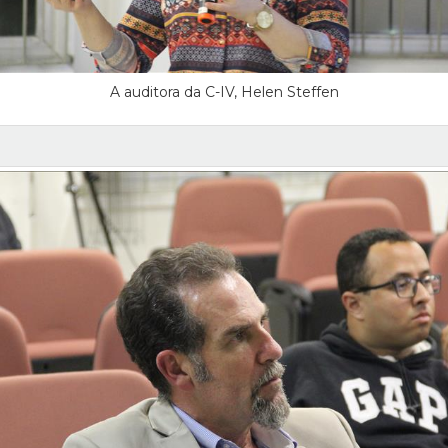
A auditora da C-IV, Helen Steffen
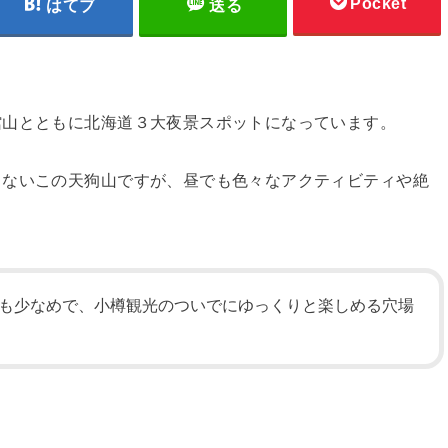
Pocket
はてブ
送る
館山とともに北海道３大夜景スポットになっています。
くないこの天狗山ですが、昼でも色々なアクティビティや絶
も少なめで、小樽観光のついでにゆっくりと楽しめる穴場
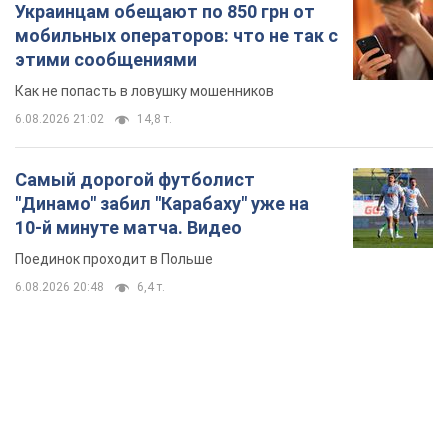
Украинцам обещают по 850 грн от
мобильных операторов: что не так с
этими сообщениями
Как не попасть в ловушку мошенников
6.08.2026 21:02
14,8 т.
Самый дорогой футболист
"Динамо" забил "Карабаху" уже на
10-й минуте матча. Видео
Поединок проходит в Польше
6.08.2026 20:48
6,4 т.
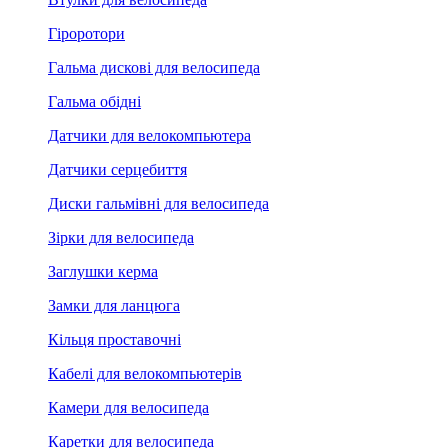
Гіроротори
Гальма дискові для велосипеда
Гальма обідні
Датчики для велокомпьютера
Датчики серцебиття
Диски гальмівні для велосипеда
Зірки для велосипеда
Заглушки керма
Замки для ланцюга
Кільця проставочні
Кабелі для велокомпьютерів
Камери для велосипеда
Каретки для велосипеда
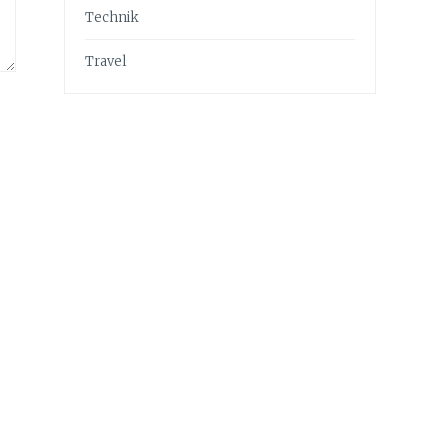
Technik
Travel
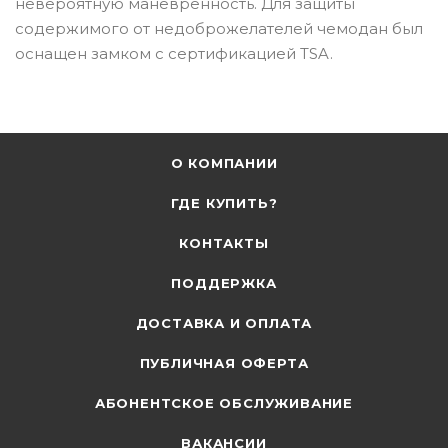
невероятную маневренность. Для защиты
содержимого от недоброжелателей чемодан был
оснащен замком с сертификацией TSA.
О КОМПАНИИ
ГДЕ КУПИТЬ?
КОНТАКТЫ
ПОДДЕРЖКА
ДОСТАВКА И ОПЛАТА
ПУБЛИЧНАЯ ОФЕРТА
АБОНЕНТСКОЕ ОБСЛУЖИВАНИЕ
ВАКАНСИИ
...
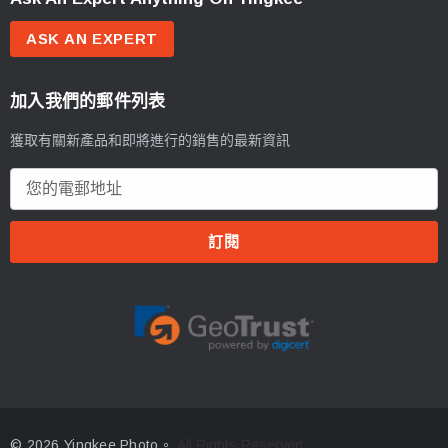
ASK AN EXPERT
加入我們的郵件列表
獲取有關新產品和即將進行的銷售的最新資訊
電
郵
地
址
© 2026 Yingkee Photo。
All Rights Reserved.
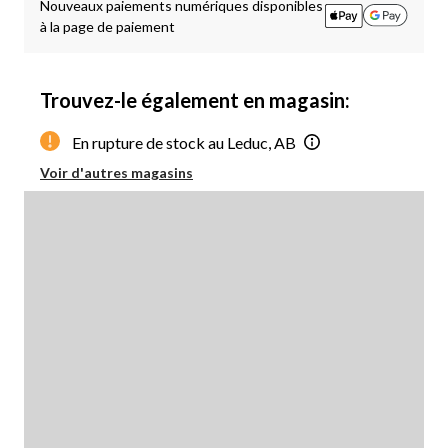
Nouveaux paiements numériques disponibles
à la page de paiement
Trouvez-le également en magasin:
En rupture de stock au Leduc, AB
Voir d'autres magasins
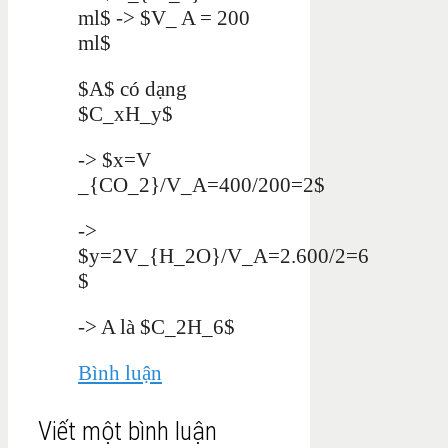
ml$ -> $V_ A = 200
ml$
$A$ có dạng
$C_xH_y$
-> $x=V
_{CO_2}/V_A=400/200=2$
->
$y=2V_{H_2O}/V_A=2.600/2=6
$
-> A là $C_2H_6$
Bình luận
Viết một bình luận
* * *
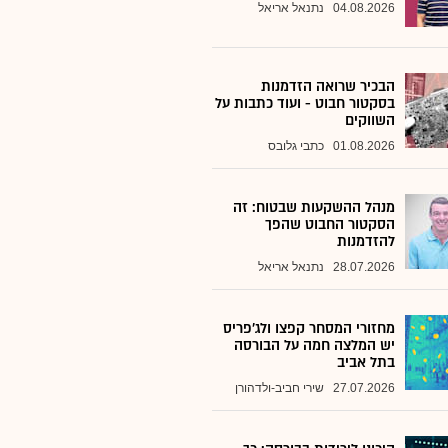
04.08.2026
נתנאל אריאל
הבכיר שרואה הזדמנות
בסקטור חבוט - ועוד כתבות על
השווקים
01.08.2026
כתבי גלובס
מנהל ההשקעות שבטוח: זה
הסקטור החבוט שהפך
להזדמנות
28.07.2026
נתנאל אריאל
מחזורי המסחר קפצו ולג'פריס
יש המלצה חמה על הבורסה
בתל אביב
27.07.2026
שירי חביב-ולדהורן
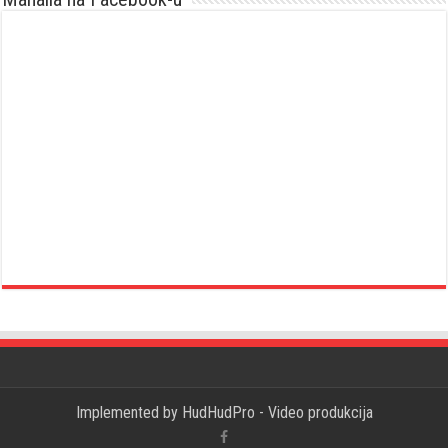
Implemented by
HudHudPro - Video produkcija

◆ Instructions to follow:
Copy every line in the entries above that has the string "Гальма" in it.

◆ Completed exercise:
Гальма дискові для велосипеда
Гальма обідні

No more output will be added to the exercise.